The supporting cast are capable too. Jo D Jonz and Aren Escarpeta fit the same category as Kilberg and Parish; they're both experienced but neither has made it big yet. Like them, this film can't hurt to be an entry on their resumes and they will surely make themselves noticed in the future. While Midnight Son belongs to the two leads, Jonz and Escarpeta bring depth to their characters as Marcus and his brother Russell. They also grow well, even without a substantial amount of screen time. The most recognisable name is Tracey Walter, but he gets very little to do; it's a reassurance that he does a lot with it. Juanita Jennings and Larry Cedar are both highly experienced, but their characters are restricted to subplots as Liz, the proprietor of an art gallery, who Mary persuades to exhibit Jacob's paintings, and Det Ginslegh, a cop investigating a string of murders which may or may not tie back to Jacob. All of them could easily have done more and done it well, but expanding their roles would have detracted from the core story.

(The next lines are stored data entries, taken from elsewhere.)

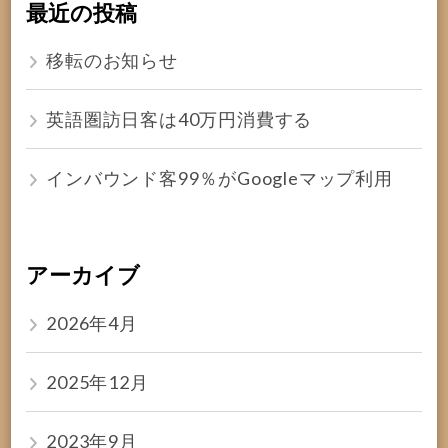
最近の投稿
移転のお知らせ
英語圏訪日客は40万円消費する
インバウンド客99％がGoogleマップ利用
アーカイブ
2026年4月
2025年12月
2023年9月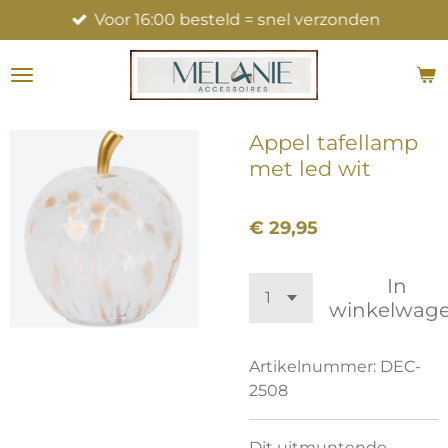
Voor 16:00 besteld = snel verzonden
Ga
direct
naar
de
hoofdinhoud
Appel tafellamp
met led wit
€ 29,95
In
winkelwag
Artikelnummer:
DEC-
2508
Dit uitmuntende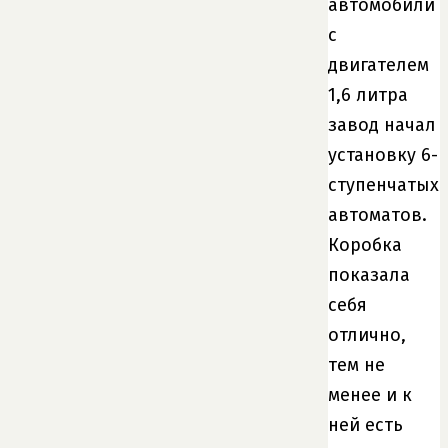
автомобили
с
двигателем
1,6 литра
завод начал
установку 6-
ступенчатых
автоматов.
Коробка
показала
себя
отлично,
тем не
менее и к
ней есть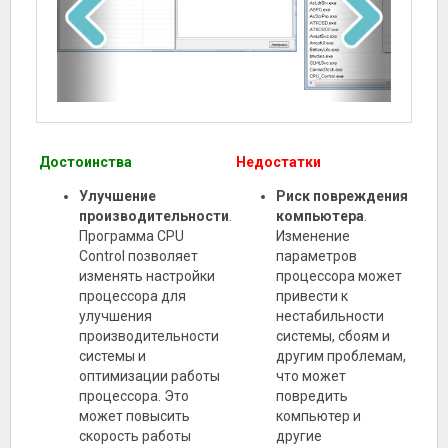
Достоинства
Недостатки
Улучшение
Риск повреждения
производительности
.
компьютера
.
Программа CPU
Изменение
Control позволяет
параметров
изменять настройки
процессора может
процессора для
привести к
улучшения
нестабильности
производительности
системы, сбоям и
системы и
другим проблемам,
оптимизации работы
что может
процессора. Это
повредить
может повысить
компьютер и
скорость работы
другие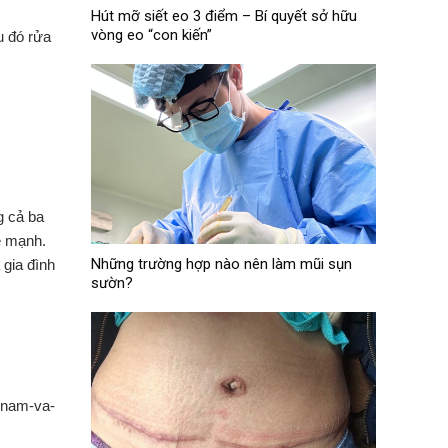
Hút mỡ siết eo 3 điểm – Bí quyết sở hữu
vòng eo “con kiến”
u đó rửa
g cả ba
e mạnh.
Những trường hợp nào nên làm mũi sụn
 gia đình
sườn?
m-nam-va-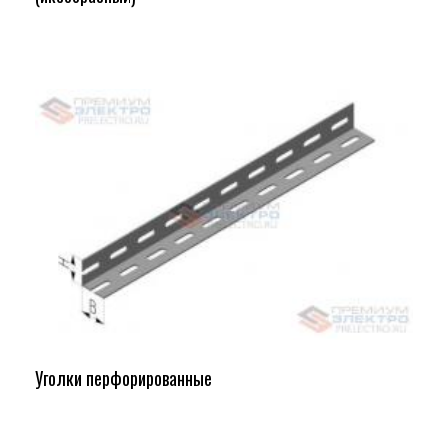
Уголки перфорированные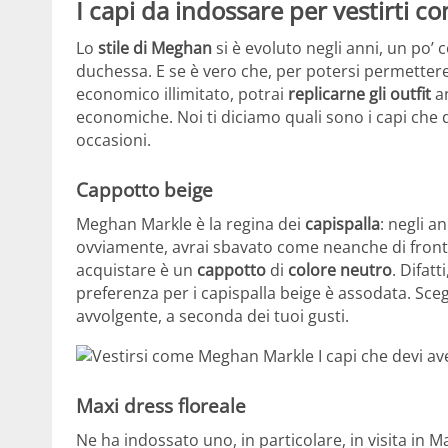
I capi da indossare per vestirti
Lo
stile di Meghan
si è evoluto negli anni, un po’ 
duchessa. E se è vero che, per potersi permetter
economico illimitato, potrai
replicarne gli outfit
an
economiche. Noi ti diciamo quali sono i capi che d
occasioni.
Cappotto beige
Meghan Markle è la regina dei
capispalla
: negli a
ovviamente, avrai sbavato come neanche di fronte
acquistare è un
cappotto
di
colore neutro
. Difat
preferenza per i capispalla beige è assodata. Sceg
avvolgente, a seconda dei tuoi gusti.
Maxi dress floreale
Ne ha indossato uno, in particolare, in visita in 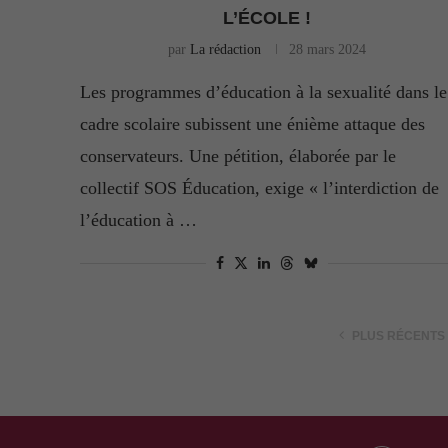
L’ÉCOLE !
par
La rédaction
28 mars 2024
Les programmes d’éducation à la sexualité dans le
cadre scolaire subissent une énième attaque des
conservateurs. Une pétition, élaborée par le
collectif SOS Éducation, exige « l’interdiction de
l’éducation à …
PLUS RÉCENTS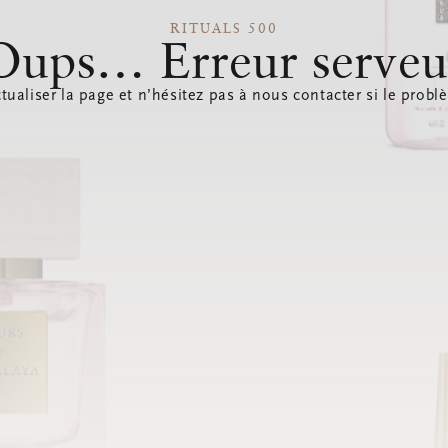
RITUALS 500
Oups… Erreur serveu
tualiser la page et n’hésitez pas à nous contacter si le probl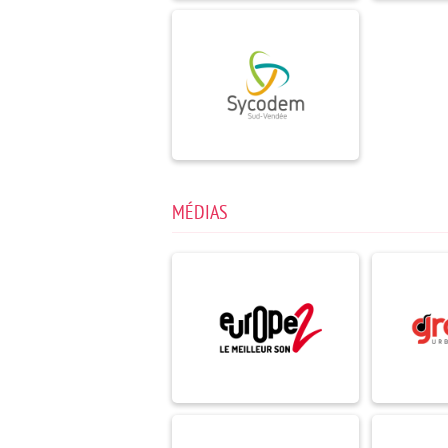
MÉDIAS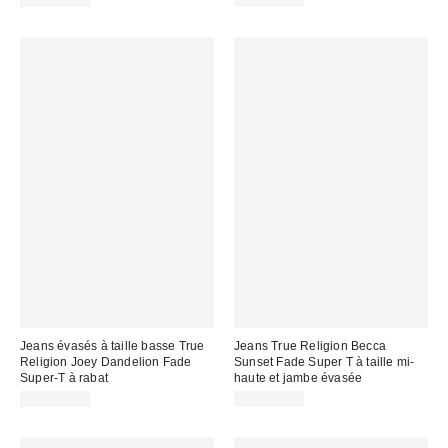
Jeans évasés à taille basse True
Jeans True Religion Becca
Religion Joey Dandelion Fade
Sunset Fade Super T à taille mi-
Super-T à rabat
haute et jambe évasée
CA$229.00
CA$229.00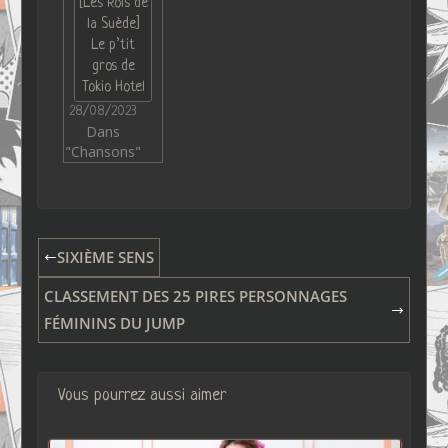
[Les Rois de
la Suède]
Le p’tit
gros de
Tokio Hotel
28/08/2023
Dans
"Chansons"
SIXIÈME SENS
CLASSEMENT DES 25 PIRES PERSONNAGES
FÉMININS DU JUMP
Vous pourrez aussi aimer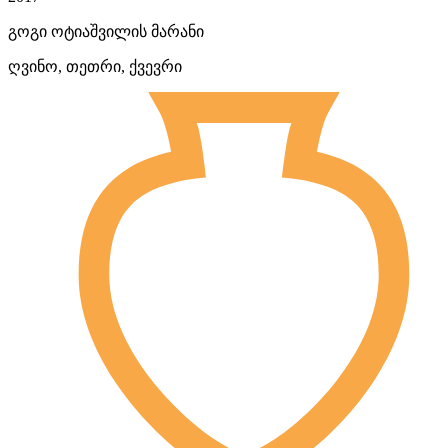
გოგი ოტიაშვილის მარანი
ღვინო, თეთრი, ქვევრი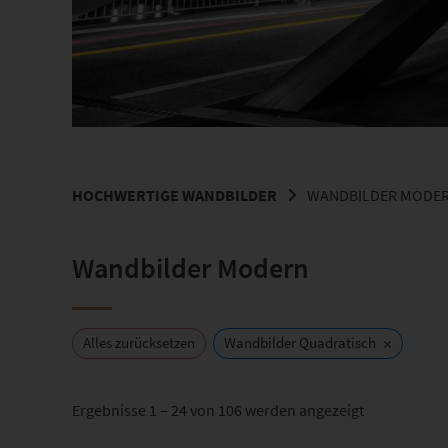
HOCHWERTIGE WANDBILDER
WANDBILDER MODE
Wandbilder Modern
×
Alles zurücksetzen
Wandbilder Quadratisch
Nach
Ergebnisse 1 – 24 von 106 werden angezeigt
Beliebtheit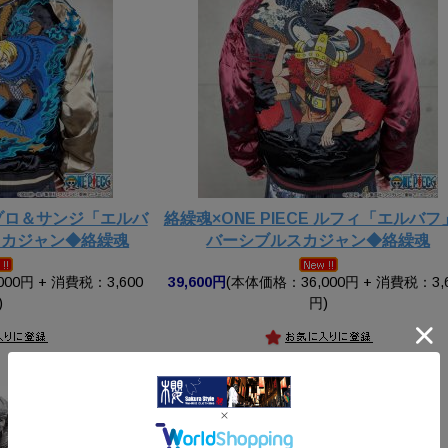
E ゾロ＆サンジ「エルバ
絡繰魂×ONE PIECE ルフィ「エルバフ
スカジャン◆絡繰魂
バーシブルスカジャン◆絡繰魂
00円 + 消費税：3,600
39,600円
(本体価格：36,000円 + 消費税：3,
)
円)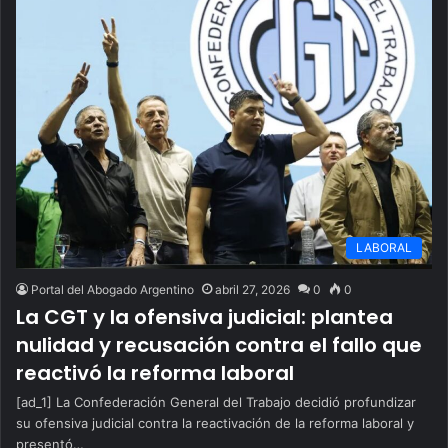
LABORAL
Portal del Abogado Argentino
abril 27, 2026
0
0
La CGT y la ofensiva judicial: plantea
nulidad y recusación contra el fallo que
reactivó la reforma laboral
[ad_1] La Confederación General del Trabajo decidió profundizar
su ofensiva judicial contra la reactivación de la reforma laboral y
presentó…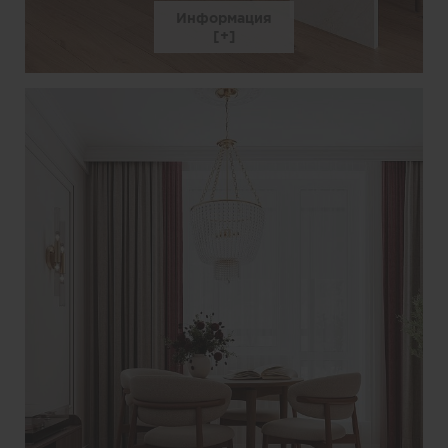
Информация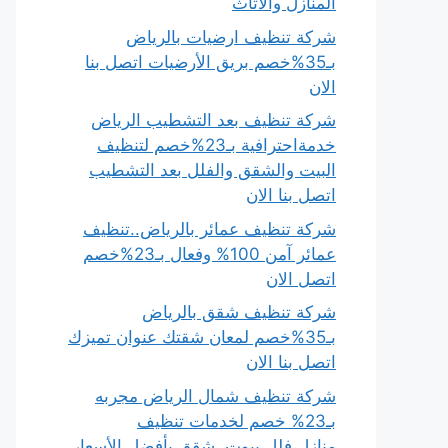
المنازل والأثاث
شركة تنظيف ارضيات بالرياض
بـ35%خصم بريق الأرضيات اتصل بنا
الان
شركة تنظيف بعد التشطيب الرياض
خدمةاحترافية بـ23%خصم لتنظيف
البيت والشقق والفلل بعد التشطيب
اتصل بنا الان
شركة تنظيف عمائر بالرياض..تنظيف
عمائر آمن 100% وفعال بـ23%خصم
اتصل الان
شركة تنظيف شقق بالرياض
بـ35%خصم لمعان شقتك عنوان تميزك
اتصل بنا الان
شركة تنظيف شمال الرياض مجربه
بـ23% خصم لخدمات تنظيف
منازل،فلل،بيوت، شقق بأفضل الأسعار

And that all comes back to Jacob Gray, who remains an enigma past the end credits. We discover much about his condition as the film runs on, but not so much about him, not through any fault of Kilberg but because Leberecht obviously didn't want to tell. Everyone Jacob bites becomes like him and those who don't learn as he obviously did soon burn; this is consistent throughout, so helps us to find a grounding in what is to come, but it doesn't explain how Gray managed to make it this far. The difference is clearly that he was made vampire at a much younger age, maybe even at birth, but we're shown none of that. How did he survive as a vampire child? How did he make it to the point where he could self medicate by closing off the windows, putting up the blankets and taking a job working nights? Who are his parents and where are they? Why didn't they prepare him? Leberecht could easily make a prequel to explain to us where Jacob came from; maybe that was always the idea. I'm certainly not averse to it.